#### Problem to work on
Transcribe each record exactly as it appears.

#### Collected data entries
((

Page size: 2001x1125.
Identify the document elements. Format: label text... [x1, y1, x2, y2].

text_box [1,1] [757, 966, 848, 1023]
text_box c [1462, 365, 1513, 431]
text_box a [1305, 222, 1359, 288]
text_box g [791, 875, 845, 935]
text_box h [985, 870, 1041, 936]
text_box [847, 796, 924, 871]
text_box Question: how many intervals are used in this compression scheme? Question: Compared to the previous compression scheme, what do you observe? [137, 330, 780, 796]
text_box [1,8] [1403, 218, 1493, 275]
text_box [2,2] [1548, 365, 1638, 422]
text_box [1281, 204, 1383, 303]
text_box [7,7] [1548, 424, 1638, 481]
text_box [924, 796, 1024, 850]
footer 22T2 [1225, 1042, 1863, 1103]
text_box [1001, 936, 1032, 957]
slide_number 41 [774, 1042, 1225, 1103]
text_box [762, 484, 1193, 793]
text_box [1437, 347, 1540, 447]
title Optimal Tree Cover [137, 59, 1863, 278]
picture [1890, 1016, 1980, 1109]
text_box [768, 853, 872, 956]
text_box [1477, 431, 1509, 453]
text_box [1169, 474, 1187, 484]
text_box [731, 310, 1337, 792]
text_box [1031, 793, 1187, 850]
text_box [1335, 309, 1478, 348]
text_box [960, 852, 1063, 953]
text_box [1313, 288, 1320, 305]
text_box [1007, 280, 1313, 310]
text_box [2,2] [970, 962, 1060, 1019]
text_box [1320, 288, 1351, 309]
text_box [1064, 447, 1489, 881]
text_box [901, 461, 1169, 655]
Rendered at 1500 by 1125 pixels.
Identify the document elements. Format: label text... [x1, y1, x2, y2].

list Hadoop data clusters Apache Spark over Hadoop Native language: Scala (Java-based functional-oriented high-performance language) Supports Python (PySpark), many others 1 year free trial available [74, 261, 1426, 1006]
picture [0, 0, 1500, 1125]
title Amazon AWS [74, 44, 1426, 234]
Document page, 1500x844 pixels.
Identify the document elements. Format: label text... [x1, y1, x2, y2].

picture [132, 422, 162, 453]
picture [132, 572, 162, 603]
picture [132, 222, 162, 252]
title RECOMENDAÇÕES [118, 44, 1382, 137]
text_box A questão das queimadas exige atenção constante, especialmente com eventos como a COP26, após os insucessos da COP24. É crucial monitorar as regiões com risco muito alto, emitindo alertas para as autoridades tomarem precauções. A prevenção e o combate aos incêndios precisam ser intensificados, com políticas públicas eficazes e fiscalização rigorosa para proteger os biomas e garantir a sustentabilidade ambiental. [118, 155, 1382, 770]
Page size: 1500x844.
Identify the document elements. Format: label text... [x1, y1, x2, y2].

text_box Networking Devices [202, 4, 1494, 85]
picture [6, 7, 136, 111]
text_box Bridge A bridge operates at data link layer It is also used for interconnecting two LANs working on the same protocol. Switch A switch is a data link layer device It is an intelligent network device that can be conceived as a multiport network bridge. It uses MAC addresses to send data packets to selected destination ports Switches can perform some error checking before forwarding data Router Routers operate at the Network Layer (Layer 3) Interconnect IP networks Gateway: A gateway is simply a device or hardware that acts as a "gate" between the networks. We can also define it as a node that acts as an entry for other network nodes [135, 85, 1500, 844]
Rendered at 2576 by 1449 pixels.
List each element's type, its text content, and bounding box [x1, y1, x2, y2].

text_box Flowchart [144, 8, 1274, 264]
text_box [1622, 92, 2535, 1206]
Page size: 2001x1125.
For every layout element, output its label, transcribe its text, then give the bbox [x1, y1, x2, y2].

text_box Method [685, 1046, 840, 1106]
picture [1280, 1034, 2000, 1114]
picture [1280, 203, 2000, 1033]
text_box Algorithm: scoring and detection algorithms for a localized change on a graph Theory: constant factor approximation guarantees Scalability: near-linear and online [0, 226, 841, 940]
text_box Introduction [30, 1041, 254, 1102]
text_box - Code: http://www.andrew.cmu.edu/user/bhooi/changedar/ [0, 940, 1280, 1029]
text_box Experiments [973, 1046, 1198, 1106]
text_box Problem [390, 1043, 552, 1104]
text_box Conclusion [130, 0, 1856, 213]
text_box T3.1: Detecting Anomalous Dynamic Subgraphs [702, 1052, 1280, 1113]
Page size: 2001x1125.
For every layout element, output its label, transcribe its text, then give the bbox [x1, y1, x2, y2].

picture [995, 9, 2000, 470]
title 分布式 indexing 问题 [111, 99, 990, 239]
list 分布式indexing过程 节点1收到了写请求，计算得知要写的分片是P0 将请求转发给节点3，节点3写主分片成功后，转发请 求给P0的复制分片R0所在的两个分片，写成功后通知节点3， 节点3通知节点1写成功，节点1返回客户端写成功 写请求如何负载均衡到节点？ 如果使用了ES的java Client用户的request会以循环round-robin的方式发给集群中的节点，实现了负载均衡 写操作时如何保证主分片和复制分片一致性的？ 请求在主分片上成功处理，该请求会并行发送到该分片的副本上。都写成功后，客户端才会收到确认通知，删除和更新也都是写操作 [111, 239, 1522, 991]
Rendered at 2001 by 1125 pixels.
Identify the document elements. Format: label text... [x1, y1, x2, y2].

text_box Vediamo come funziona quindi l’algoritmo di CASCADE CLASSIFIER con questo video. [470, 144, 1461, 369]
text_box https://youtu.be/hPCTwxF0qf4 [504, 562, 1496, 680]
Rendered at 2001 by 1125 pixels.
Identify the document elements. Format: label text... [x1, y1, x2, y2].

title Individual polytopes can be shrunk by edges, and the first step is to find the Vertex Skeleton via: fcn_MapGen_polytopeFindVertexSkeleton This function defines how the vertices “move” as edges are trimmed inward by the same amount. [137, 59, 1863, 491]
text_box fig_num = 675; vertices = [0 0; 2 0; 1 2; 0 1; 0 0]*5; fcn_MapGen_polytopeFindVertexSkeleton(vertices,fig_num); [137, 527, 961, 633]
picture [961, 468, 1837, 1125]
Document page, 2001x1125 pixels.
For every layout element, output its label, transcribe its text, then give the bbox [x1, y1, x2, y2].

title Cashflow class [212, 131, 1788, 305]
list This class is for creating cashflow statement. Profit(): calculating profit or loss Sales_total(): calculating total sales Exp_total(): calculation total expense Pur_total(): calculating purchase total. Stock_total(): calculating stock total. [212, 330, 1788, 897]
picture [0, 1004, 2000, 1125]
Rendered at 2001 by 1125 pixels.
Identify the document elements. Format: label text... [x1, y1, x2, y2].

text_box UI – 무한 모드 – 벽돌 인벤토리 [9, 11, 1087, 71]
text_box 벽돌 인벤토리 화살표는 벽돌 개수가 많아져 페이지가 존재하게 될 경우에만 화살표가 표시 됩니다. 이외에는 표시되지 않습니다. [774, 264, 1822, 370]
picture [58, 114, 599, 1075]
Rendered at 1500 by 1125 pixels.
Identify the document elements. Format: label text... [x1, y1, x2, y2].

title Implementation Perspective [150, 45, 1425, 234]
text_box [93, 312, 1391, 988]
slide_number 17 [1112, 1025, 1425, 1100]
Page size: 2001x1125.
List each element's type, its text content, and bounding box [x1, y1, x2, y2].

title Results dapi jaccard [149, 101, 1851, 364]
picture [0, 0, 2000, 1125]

))

#### Worked solution
Page size: 2001x1125.
Identify the document elements. Format: label text... [x1, y1, x2, y2].

text_box [1,1] [757, 966, 848, 1023]
text_box c [1462, 365, 1513, 431]
text_box a [1305, 222, 1359, 288]
text_box g [791, 875, 845, 935]
text_box h [985, 870, 1041, 936]
text_box [847, 796, 924, 871]
text_box Question: how many intervals are used in this compression scheme? Question: Compared to the previous compression scheme, what do you observe? [137, 330, 780, 796]
text_box [1,8] [1403, 218, 1493, 275]
text_box [2,2] [1548, 365, 1638, 422]
text_box [1281, 204, 1383, 303]
text_box [7,7] [1548, 424, 1638, 481]
text_box [924, 796, 1024, 850]
footer 22T2 [1225, 1042, 1863, 1103]
text_box [1001, 936, 1032, 957]
slide_number 41 [774, 1042, 1225, 1103]
text_box [762, 484, 1193, 793]
text_box [1437, 347, 1540, 447]
title Optimal Tree Cover [137, 59, 1863, 278]
picture [1890, 1016, 1980, 1109]
text_box [768, 853, 872, 956]
text_box [1477, 431, 1509, 453]
text_box [1169, 474, 1187, 484]
text_box [731, 310, 1337, 792]
text_box [1031, 793, 1187, 850]
text_box [1335, 309, 1478, 348]
text_box [960, 852, 1063, 953]
text_box [1313, 288, 1320, 305]
text_box [1007, 280, 1313, 310]
text_box [2,2] [970, 962, 1060, 1019]
text_box [1320, 288, 1351, 309]
text_box [1064, 447, 1489, 881]
text_box [901, 461, 1169, 655]
Rendered at 1500 by 1125 pixels.
Identify the document elements. Format: label text... [x1, y1, x2, y2].

list Hadoop data clusters Apache Spark over Hadoop Native language: Scala (Java-based functional-oriented high-performance language) Supports Python (PySpark), many others 1 year free trial available [74, 261, 1426, 1006]
picture [0, 0, 1500, 1125]
title Amazon AWS [74, 44, 1426, 234]
Document page, 1500x844 pixels.
Identify the document elements. Format: label text... [x1, y1, x2, y2].

picture [132, 422, 162, 453]
picture [132, 572, 162, 603]
picture [132, 222, 162, 252]
title RECOMENDAÇÕES [118, 44, 1382, 137]
text_box A questão das queimadas exige atenção constante, especialmente com eventos como a COP26, após os insucessos da COP24. É crucial monitorar as regiões com risco muito alto, emitindo alertas para as autoridades tomarem precauções. A prevenção e o combate aos incêndios precisam ser intensificados, com políticas públicas eficazes e fiscalização rigorosa para proteger os biomas e garantir a sustentabilidade ambiental. [118, 155, 1382, 770]
Page size: 1500x844.
Identify the document elements. Format: label text... [x1, y1, x2, y2].

text_box Networking Devices [202, 4, 1494, 85]
picture [6, 7, 136, 111]
text_box Bridge A bridge operates at data link layer It is also used for interconnecting two LANs working on the same protocol. Switch A switch is a data link layer device It is an intelligent network device that can be conceived as a multiport network bridge. It uses MAC addresses to send data packets to selected destination ports Switches can perform some error checking before forwarding data Router Routers operate at the Network Layer (Layer 3) Interconnect IP networks Gateway: A gateway is simply a device or hardware that acts as a "gate" between the networks. We can also define it as a node that acts as an entry for other network nodes [135, 85, 1500, 844]
Rendered at 2576 by 1449 pixels.
List each element's type, its text content, and bounding box [x1, y1, x2, y2].

text_box Flowchart [144, 8, 1274, 264]
text_box [1622, 92, 2535, 1206]
Page size: 2001x1125.
For every layout element, output its label, transcribe its text, then give the bbox [x1, y1, x2, y2].

text_box Method [685, 1046, 840, 1106]
picture [1280, 1034, 2000, 1114]
picture [1280, 203, 2000, 1033]
text_box Algorithm: scoring and detection algorithms for a localized change on a graph Theory: constant factor approximation guarantees Scalability: near-linear and online [0, 226, 841, 940]
text_box Introduction [30, 1041, 254, 1102]
text_box - Code: http://www.andrew.cmu.edu/user/bhooi/changedar/ [0, 940, 1280, 1029]
text_box Experiments [973, 1046, 1198, 1106]
text_box Problem [390, 1043, 552, 1104]
text_box Conclusion [130, 0, 1856, 213]
text_box T3.1: Detecting Anomalous Dynamic Subgraphs [702, 1052, 1280, 1113]
Page size: 2001x1125.
For every layout element, output its label, transcribe its text, then give the bbox [x1, y1, x2, y2].

picture [995, 9, 2000, 470]
title 分布式 indexing 问题 [111, 99, 990, 239]
list 分布式indexing过程 节点1收到了写请求，计算得知要写的分片是P0 将请求转发给节点3，节点3写主分片成功后，转发请 求给P0的复制分片R0所在的两个分片，写成功后通知节点3， 节点3通知节点1写成功，节点1返回客户端写成功 写请求如何负载均衡到节点？ 如果使用了ES的java Client用户的request会以循环round-robin的方式发给集群中的节点，实现了负载均衡 写操作时如何保证主分片和复制分片一致性的？ 请求在主分片上成功处理，该请求会并行发送到该分片的副本上。都写成功后，客户端才会收到确认通知，删除和更新也都是写操作 [111, 239, 1522, 991]
Rendered at 2001 by 1125 pixels.
Identify the document elements. Format: label text... [x1, y1, x2, y2].

text_box Vediamo come funziona quindi l’algoritmo di CASCADE CLASSIFIER con questo video. [470, 144, 1461, 369]
text_box https://youtu.be/hPCTwxF0qf4 [504, 562, 1496, 680]
Rendered at 2001 by 1125 pixels.
Identify the document elements. Format: label text... [x1, y1, x2, y2].

title Individual polytopes can be shrunk by edges, and the first step is to find the Vertex Skeleton via: fcn_MapGen_polytopeFindVertexSkeleton This function defines how the vertices “move” as edges are trimmed inward by the same amount. [137, 59, 1863, 491]
text_box fig_num = 675; vertices = [0 0; 2 0; 1 2; 0 1; 0 0]*5; fcn_MapGen_polytopeFindVertexSkeleton(vertices,fig_num); [137, 527, 961, 633]
picture [961, 468, 1837, 1125]
Document page, 2001x1125 pixels.
For every layout element, output its label, transcribe its text, then give the bbox [x1, y1, x2, y2].

title Cashflow class [212, 131, 1788, 305]
list This class is for creating cashflow statement. Profit(): calculating profit or loss Sales_total(): calculating total sales Exp_total(): calculation total expense Pur_total(): calculating purchase total. Stock_total(): calculating stock total. [212, 330, 1788, 897]
picture [0, 1004, 2000, 1125]
Rendered at 2001 by 1125 pixels.
Identify the document elements. Format: label text... [x1, y1, x2, y2].

text_box UI – 무한 모드 – 벽돌 인벤토리 [9, 11, 1087, 71]
text_box 벽돌 인벤토리 화살표는 벽돌 개수가 많아져 페이지가 존재하게 될 경우에만 화살표가 표시 됩니다. 이외에는 표시되지 않습니다. [774, 264, 1822, 370]
picture [58, 114, 599, 1075]
Rendered at 1500 by 1125 pixels.
Identify the document elements. Format: label text... [x1, y1, x2, y2].

title Implementation Perspective [150, 45, 1425, 234]
text_box [93, 312, 1391, 988]
slide_number 17 [1112, 1025, 1425, 1100]
Page size: 2001x1125.
List each element's type, its text content, and bounding box [x1, y1, x2, y2].

title Results dapi jaccard [149, 101, 1851, 364]
picture [0, 0, 2000, 1125]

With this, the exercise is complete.